Let me provide an example. When I was a child my father told me is strong, stern words, not to touch the electric socket. I complied. Yet, as I grew older and became more aware of electricity, and its dangers, I could approach that electric socket in safety, and without angering my father, who, after all, only feared for my safety before I was old enough to understand for myself. As an adult, I understand the need to instruct children in short, straight, and stern words to keep them safe. As an adult, I understand that I no longer need the same safeguards that I did when I was a child.
Torah speaks the language of man, just as are the warnings of a caring father. What the father tells the child in his youth remains true forever, but, it must be reinterpreted, and understood anew once the child him/herself becomes the adult. Many teachings of the Torah need to be understood in this proper light.
Genesis was spoken in a way that made sense to the people of ancient times. Genesis today makes equal sense when we view it now as spiritual adults who are looking back to the instructions that we received as children. It makes perfect sense, it is literally true, but all within the context of spiritual infancy. Now, as spiritual adults, educated in the science behind the acts of God, we can now look back upon Genesis, and value it in a completely new light.

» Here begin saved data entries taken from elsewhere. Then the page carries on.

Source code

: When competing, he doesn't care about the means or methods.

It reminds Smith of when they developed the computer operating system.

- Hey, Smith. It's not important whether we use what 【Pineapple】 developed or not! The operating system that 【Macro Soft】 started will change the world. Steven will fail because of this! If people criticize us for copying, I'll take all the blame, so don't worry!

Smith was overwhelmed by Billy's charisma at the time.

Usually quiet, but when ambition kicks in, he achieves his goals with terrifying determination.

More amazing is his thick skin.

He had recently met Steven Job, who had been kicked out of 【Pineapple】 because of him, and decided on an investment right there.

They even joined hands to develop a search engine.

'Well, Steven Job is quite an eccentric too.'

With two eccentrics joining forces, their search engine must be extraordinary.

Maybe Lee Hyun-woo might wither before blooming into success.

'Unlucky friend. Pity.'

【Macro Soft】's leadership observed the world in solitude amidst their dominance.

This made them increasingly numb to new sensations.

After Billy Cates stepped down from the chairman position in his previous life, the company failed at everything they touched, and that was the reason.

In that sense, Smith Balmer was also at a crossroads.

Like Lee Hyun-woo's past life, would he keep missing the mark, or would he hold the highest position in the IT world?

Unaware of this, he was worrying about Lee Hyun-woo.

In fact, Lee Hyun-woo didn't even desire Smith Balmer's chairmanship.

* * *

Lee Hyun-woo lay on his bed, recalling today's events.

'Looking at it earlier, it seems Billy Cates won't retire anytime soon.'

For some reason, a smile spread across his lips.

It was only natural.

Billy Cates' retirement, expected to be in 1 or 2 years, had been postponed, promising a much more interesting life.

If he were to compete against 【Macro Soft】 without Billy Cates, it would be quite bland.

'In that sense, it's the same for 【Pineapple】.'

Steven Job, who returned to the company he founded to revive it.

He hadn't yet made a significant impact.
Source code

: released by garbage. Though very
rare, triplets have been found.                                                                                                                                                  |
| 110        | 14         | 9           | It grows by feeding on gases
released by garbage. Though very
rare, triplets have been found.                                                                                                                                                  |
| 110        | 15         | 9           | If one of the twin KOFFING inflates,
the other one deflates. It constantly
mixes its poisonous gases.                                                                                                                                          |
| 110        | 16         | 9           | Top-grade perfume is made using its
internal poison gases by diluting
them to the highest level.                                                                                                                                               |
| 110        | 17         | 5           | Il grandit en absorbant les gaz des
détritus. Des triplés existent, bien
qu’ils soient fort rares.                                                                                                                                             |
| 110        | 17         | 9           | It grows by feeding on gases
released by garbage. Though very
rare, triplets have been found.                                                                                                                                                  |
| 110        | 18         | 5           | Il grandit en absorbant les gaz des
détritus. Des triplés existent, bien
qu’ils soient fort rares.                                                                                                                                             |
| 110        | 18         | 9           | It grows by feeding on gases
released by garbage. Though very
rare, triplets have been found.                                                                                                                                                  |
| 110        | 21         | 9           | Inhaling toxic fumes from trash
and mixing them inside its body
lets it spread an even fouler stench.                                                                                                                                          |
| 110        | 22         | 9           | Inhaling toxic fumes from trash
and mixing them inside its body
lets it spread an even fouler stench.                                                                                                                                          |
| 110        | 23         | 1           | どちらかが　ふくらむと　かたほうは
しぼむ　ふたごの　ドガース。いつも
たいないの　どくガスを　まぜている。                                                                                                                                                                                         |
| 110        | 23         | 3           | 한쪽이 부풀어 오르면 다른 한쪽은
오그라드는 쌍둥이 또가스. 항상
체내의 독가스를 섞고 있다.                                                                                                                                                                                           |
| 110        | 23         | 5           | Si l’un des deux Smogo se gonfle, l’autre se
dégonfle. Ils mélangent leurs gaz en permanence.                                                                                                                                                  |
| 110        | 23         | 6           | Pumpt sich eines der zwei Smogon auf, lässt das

When we apply our modern knowledge of science to understanding Genesis, recognizing the text for what it is as symbolic metaphors, and exploring now the depths and meanings of these metaphors, we find that we discover layers and layers of new depths in the Torah, that was invisible to us when we gazed into the Torah with only children's eyes. This is the way God has meant it to be.
God handed to Moses a Torah that was compact and concentrated. Once we added the “water” of wisdom, and scientific discovery, we discover so much more in Torah that we never dreamed could possibly have been there. Yet, all of this is only possible to the one who gazes in Torah with the eyes of the spiritual adult, with scientific knowledge, and rational insight.
Only the one who can recognize metaphor for what it is, and not succumb to the fears of childhood, only such a one can see clearly and precisely how God's words in Genesis, and God's actions in creation compliment one another in full accord. There is not now, nor has there ever been any contradiction. Science, the revealed Hand of God is true, and these truths have unlocked for us the true understandings of Genesis.
For the record, the insights that I have shared here are not my own. These truths were recognized long ago, and recorded in print by none less than Moses Maimonides, in his authoritative, Guide to the Perplexed.
In conclusion, there is not, and can never be any conflict or disagreement between the Word of God, and the Acts of God. Torah and science are one and the same. Each teaches us about the other. Included in science is the study of natural law (physics), biology, chemistry, and mathematics of all kinds. Learn these and apply their lessons to Genesis, and the Word of God becomes alive to us! This is the true way to be religious.